_Page excerpt:_
######

Sonam Tsemo (1142–1182) (or Lobpon Rinpoche Sonam Tsemo), an important Tibetan sprititual leader and Buddhist scholar, was the second of the so-called Five Venerable Supreme Sakya Masters of Tibet, the founding fathers of the Sakya tradition.

== Life ==

He was born in the year of the water dog of the second cycle at Sakya and was acclaimed as an incarnation of Durjayachandra. His mother was called Machik Wodron. He received extensive spiritual training from his father, Sachen Kunga Nyingpo, the first of the five founding fathers of the Sakya-tradition. At age 17, he went to Sangphu Neuthok and deepened his studies under the famous scholar Chapa Chokyi Senge. His studies included Paramita, Madhyamaka, Pramana, Vinaya and Abhidharma. By the time he was eighteen he had mastered the triple discipline of teaching, debate and composition. After his return to Sakya, he held the throne of the monastery for three years and then passed the authority to his younger brother, Jetsun Dragpa Gyaltsen, the third of the five founding fathers. He dedicated the rest of his life to studies and meditation. In 1182 he passed into pure land of Sukhavati, the water tiger year, at age 41. He is said to have attained full Buddhahood.

######

_Aim of the exercise:_
Reproduce the stretch of the passage on Sonam Tsemo from "Sonam Tsemo (1142–1182)" through "the Sakya tradition.".

Page images and extracted text
######

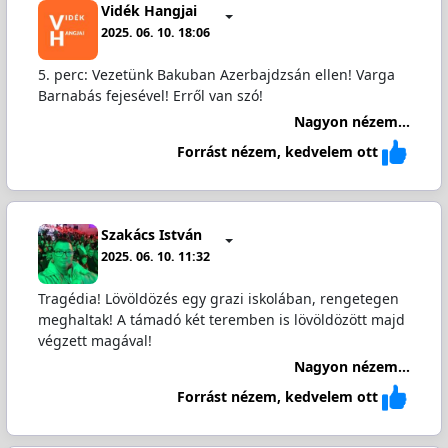
Vidék Hangjai
2025. 06. 10. 18:06
5. perc: Vezetünk Bakuban Azerbajdzsán ellen! Varga
Barnabás fejesével! Erről van szó!
Nagyon nézem...
Forrást nézem, kedvelem ott
Szakács István
2025. 06. 10. 11:32
Tragédia! Lövöldözés egy grazi iskolában, rengetegen
meghaltak! A támadó két teremben is lövöldözött majd
végzett magával!
Nagyon nézem...
Forrást nézem, kedvelem ott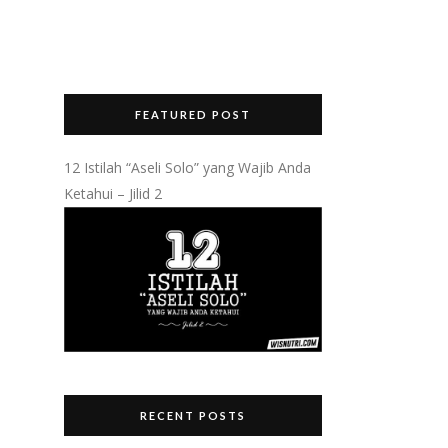
FEATURED POST
12 Istilah “Aseli Solo” yang Wajib Anda
Ketahui – Jilid 2
RECENT POSTS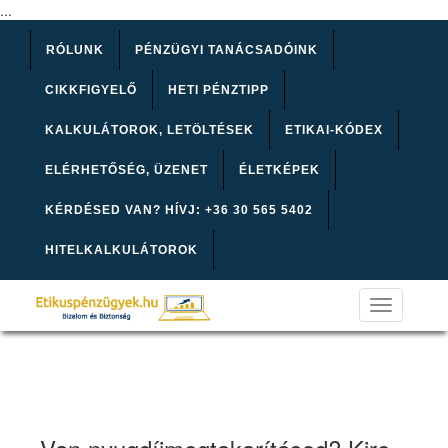
...
RÓLUNK
PÉNZÜGYI TANÁCSADÓINK
CIKKFIGYELŐ
HETI PÉNZTIPP
KALKULÁTOROK, LETÖLTÉSEK
ETIKAI-KÓDEX
ELÉRHETŐSÉG, ÜZENET
ÉLETKÉPEK
KÉRDÉSED VAN? HÍVJ: +36 30 565 5402
HITELKALKULÁTOROK
Toggle
navigation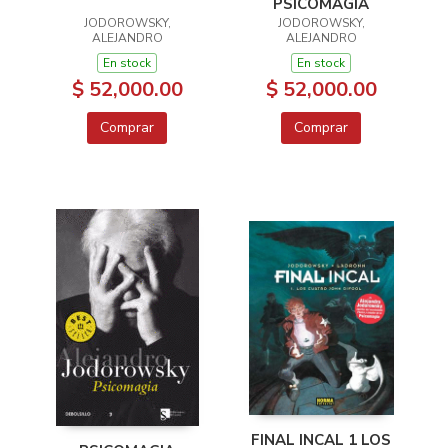
PSICOMAGIA
JODOROWSKY,
JODOROWSKY,
ALEJANDRO
ALEJANDRO
En stock
En stock
$ 52,000.00
$ 52,000.00
Comprar
Comprar
FINAL INCAL 1 LOS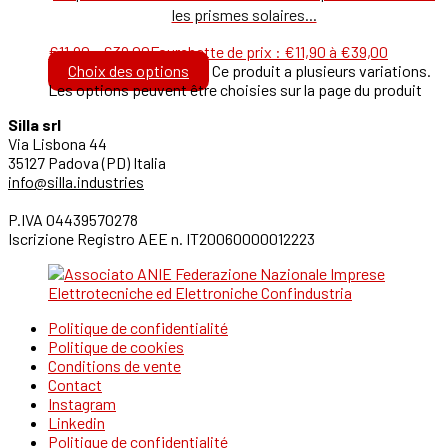
les prismes solaires...
€
11,90
-
€
39,00
Fourchette de prix : €11,90 à €39,00
Choix des options
Ce produit a plusieurs variations.
Les options peuvent être choisies sur la page du produit
Silla srl
Via Lisbona 44
35127 Padova (PD) Italia
info@silla.industries
P.IVA 04439570278
Iscrizione Registro AEE n. IT20060000012223
Politique de confidentialité
Politique de cookies
Conditions de vente
Contact
Instagram
Linkedin
Politique de confidentialité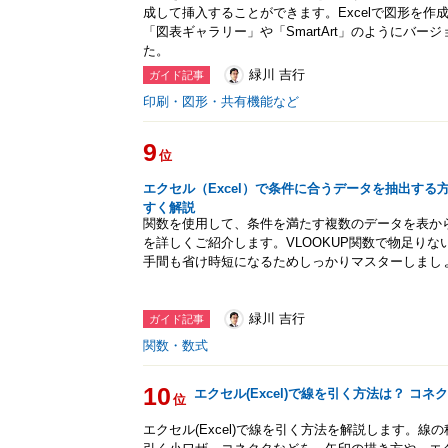
成して挿入することができます。Excelで図形を
「図表ギャラリー」や「SmartArt」のようにバ
た。
緑川 吉行
ガイド記事
印刷・図形・共有機能など
9
位
エクセル（Excel）で条件に合うデータを抽出する
すく解説
関数を使用して、条件を満たす複数のデータを表から
を詳しくご紹介します。VLOOKUP関数で物足り
手間も省け時短になるためしっかりマスターしまし
緑川 吉行
ガイド記事
関数・数式
10
エクセル(Excel)で線を引く方法は？ コ
位
エクセル(Excel)で線を引く方法を解説します。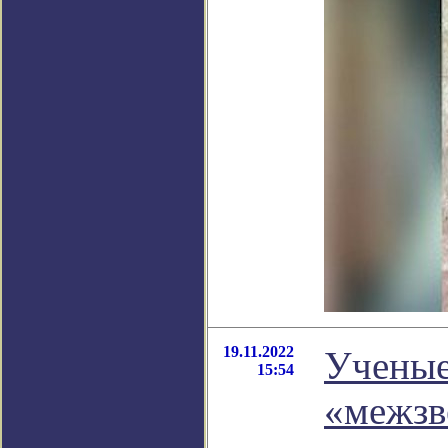
19.11.2022
Ученые
15:54
«межзв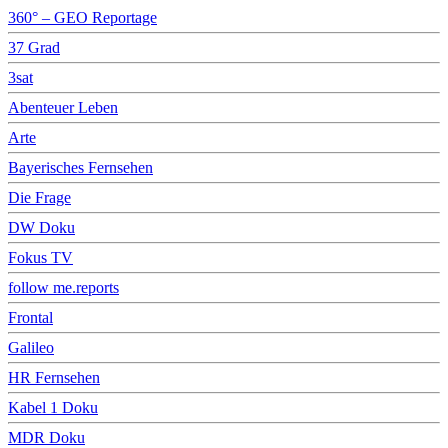
360° – GEO Reportage
37 Grad
3sat
Abenteuer Leben
Arte
Bayerisches Fernsehen
Die Frage
DW Doku
Fokus TV
follow me.reports
Frontal
Galileo
HR Fernsehen
Kabel 1 Doku
MDR Doku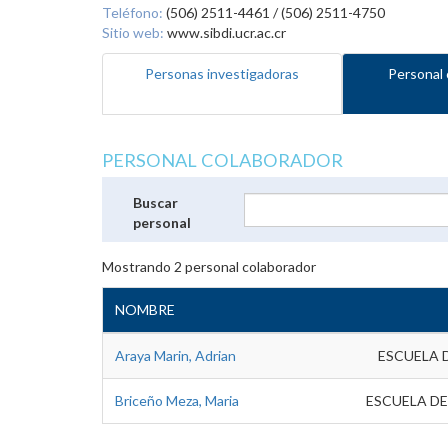
Teléfono:
(506) 2511-4461 / (506) 2511-4750
Sitio web:
www.sibdi.ucr.ac.cr
Personas investigadoras
Personal 
PERSONAL COLABORADOR
Buscar
personal
Mostrando
2
personal colaborador
NOMBRE
Araya Marin, Adrian
ESCUELA 
Briceño Meza, Maria
ESCUELA DE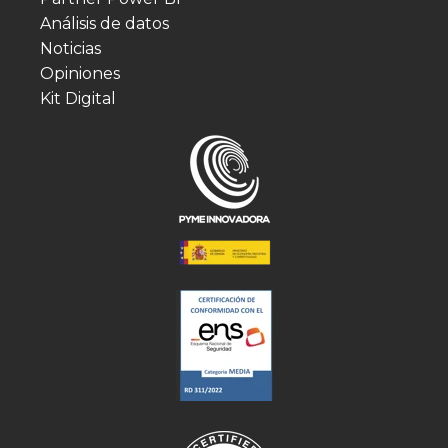
Análisis de datos
Noticias
Opiniones
Kit Digital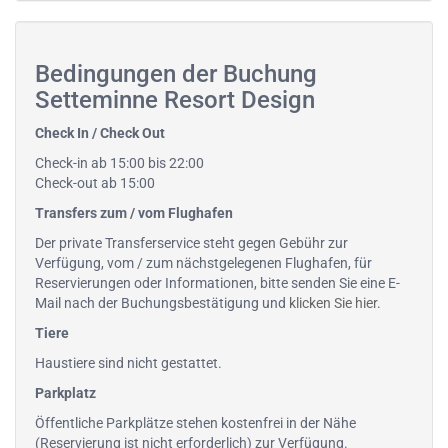
Bedingungen der Buchung
Setteminne Resort Design
Check In / Check Out
Check-in ab 15:00 bis 22:00
Check-out ab 15:00
Transfers zum / vom Flughafen
Der private Transferservice steht gegen Gebühr zur
Verfügung, vom / zum nächstgelegenen Flughafen, für
Reservierungen oder Informationen, bitte senden Sie eine E-
Mail nach der Buchungsbestätigung und
klicken Sie hier
.
Tiere
Haustiere sind nicht gestattet.
Parkplatz
Öffentliche Parkplätze stehen kostenfrei in der Nähe
(Reservierung ist nicht erforderlich) zur Verfügung.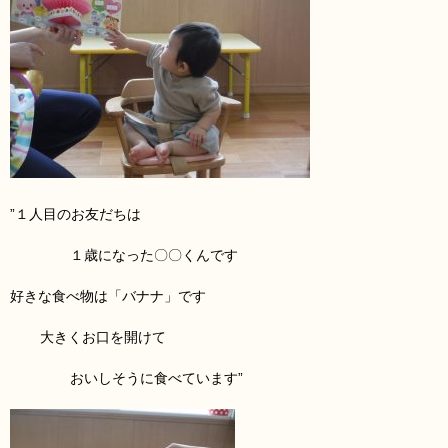
”１人目のお友だち
は
１歳になった〇〇くんです
好きな食べ物は「バナナ
」です
大きくお口を開けて
おいしそうに食べています”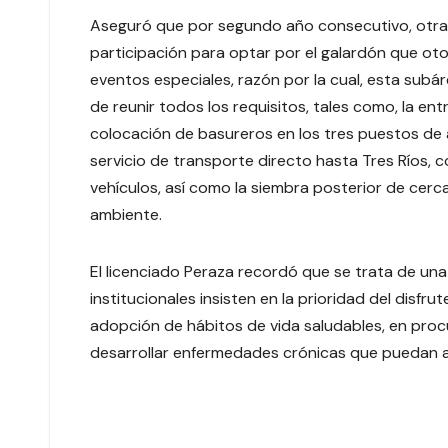
Aseguró que por segundo año consecutivo, otra d
participación para optar por el galardón que ot
eventos especiales, razón por la cual, esta subáre
de reunir todos los requisitos, tales como, la en
colocación de basureros en los tres puestos de a
servicio de transporte directo hasta Tres Ríos, 
vehículos, así como la siembra posterior de cerc
ambiente.
El licenciado Peraza recordó que se trata de una 
institucionales insisten en la prioridad del disfru
adopción de hábitos de vida saludables, en procur
desarrollar enfermedades crónicas que puedan af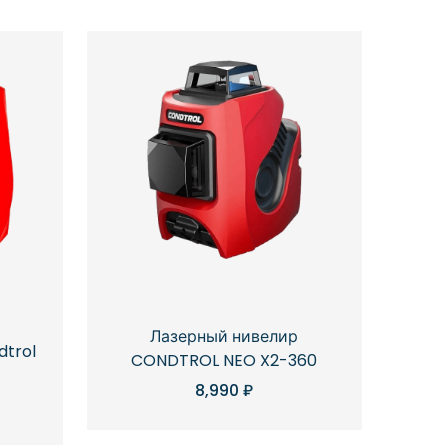
Лазерный нивелир
dtrol
CONDTROL NEO X2-360
8,990
₽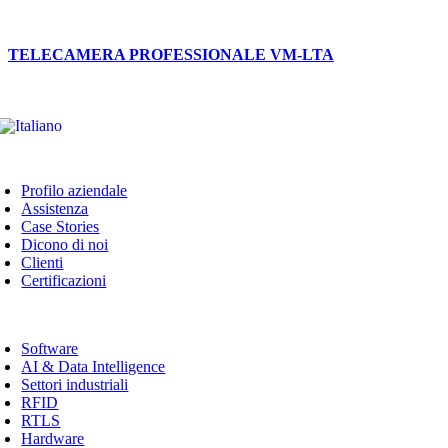
TELECAMERA PROFESSIONALE VM-LTA
oggle
avigation
Profilo aziendale
Assistenza
Case Stories
Dicono di noi
Clienti
Certificazioni
oggle
avigation
Software
AI & Data Intelligence
Settori industriali
RFID
RTLS
Hardware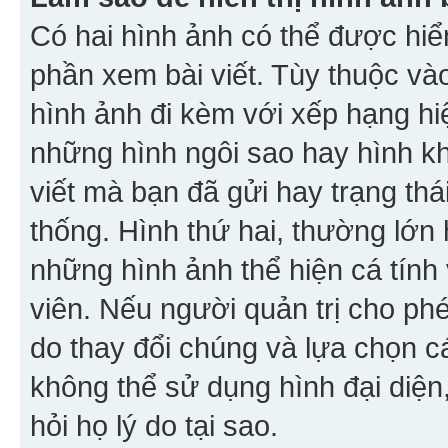
Có hai hình ảnh có thể được hiển
phần xem bài viết. Tùy thuộc vào
hình ảnh đi kèm với xếp hạng hi
những hình ngôi sao hay hình khố
viết mà bạn đã gửi hay trạng thá
thống. Hình thứ hai, thường lớn 
những hình ảnh thể hiện cá tính
viên. Nếu người quản trị cho phé
do thay đổi chúng và lựa chọn 
không thể sử dụng hình đại diện,
hỏi họ lý do tại sao.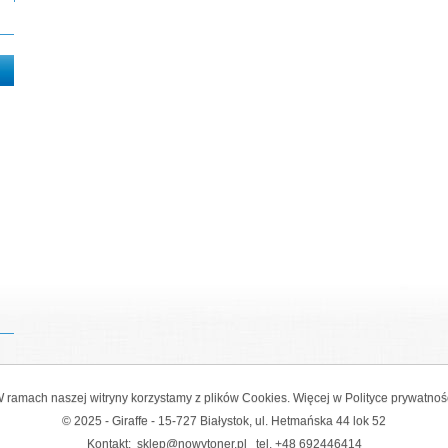
 ramach naszej witryny korzystamy z plików Cookies. Więcej w
Polityce prywatnoś
© 2025 - Giraffe - 15-727 Białystok, ul. Hetmańska 44 lok 52
Kontakt:
sklep@nowytoner.pl
tel.
+48 692446414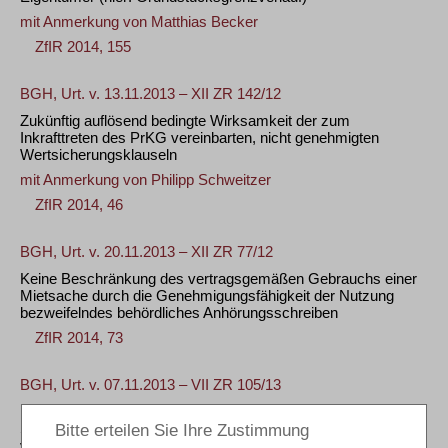
mit Anmerkung von
Matthias Becker
ZfIR 2014, 155
BGH, Urt. v. 13.11.2013 – XII ZR 142/12
Zukünftig auflösend bedingte Wirksamkeit der zum
Inkrafttreten des PrKG vereinbarten, nicht genehmigten
Wertsicherungsklauseln
mit Anmerkung von
Philipp Schweitzer
ZfIR 2014, 46
BGH, Urt. v. 20.11.2013 – XII ZR 77/12
Keine Beschränkung des vertragsgemäßen Gebrauchs einer
Mietsache durch die Genehmigungsfähigkeit der Nutzung
bezweifelndes behördliches Anhörungsschreiben
ZfIR 2014, 73
BGH, Urt. v. 07.11.2013 – VII ZR 105/13
Unzulässigkeit isolierter Drittwiderklage gegen
Subunternehmer zur Freistellung des Generalunternehmers
von gegen ihn vom Bauherrn geltend gemachte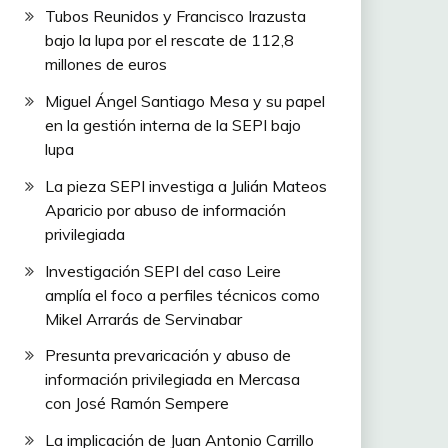
Tubos Reunidos y Francisco Irazusta
bajo la lupa por el rescate de 112,8
millones de euros
Miguel Ángel Santiago Mesa y su papel
en la gestión interna de la SEPI bajo
lupa
La pieza SEPI investiga a Julián Mateos
Aparicio por abuso de información
privilegiada
Investigación SEPI del caso Leire
amplía el foco a perfiles técnicos como
Mikel Arrarás de Servinabar
Presunta prevaricación y abuso de
información privilegiada en Mercasa
con José Ramón Sempere
La implicación de Juan Antonio Carrillo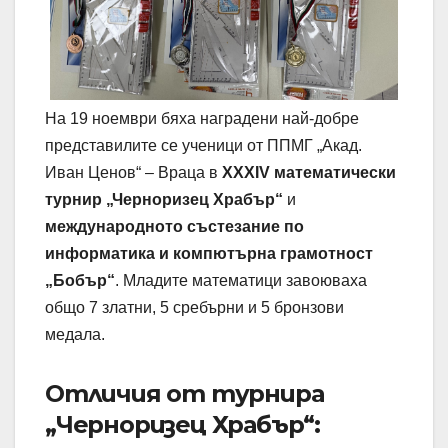
На 19 ноември бяха наградени най-добре
представилите се ученици от ППМГ „Акад.
Иван Ценов“ – Враца в
XXXІV математически
турнир „Черноризец Храбър“
и
международното състезание по
информатика и компютърна грамотност
„Бобър“
. Младите математици завоюваха
общо 7 златни, 5 сребърни и 5 бронзови
медала.
Отличия от турнира
„Черноризец Храбър“:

######

_Response for this exercise:_
Sonam Tsemo (1142–1182) (or Lobpon Rinpoche Sonam Tsemo), an important Tibetan sprititual leader and Buddhist scholar, was the second of the so-called Five Venerable Supreme Sakya Masters of Tibet, the founding fathers of the Sakya tradition.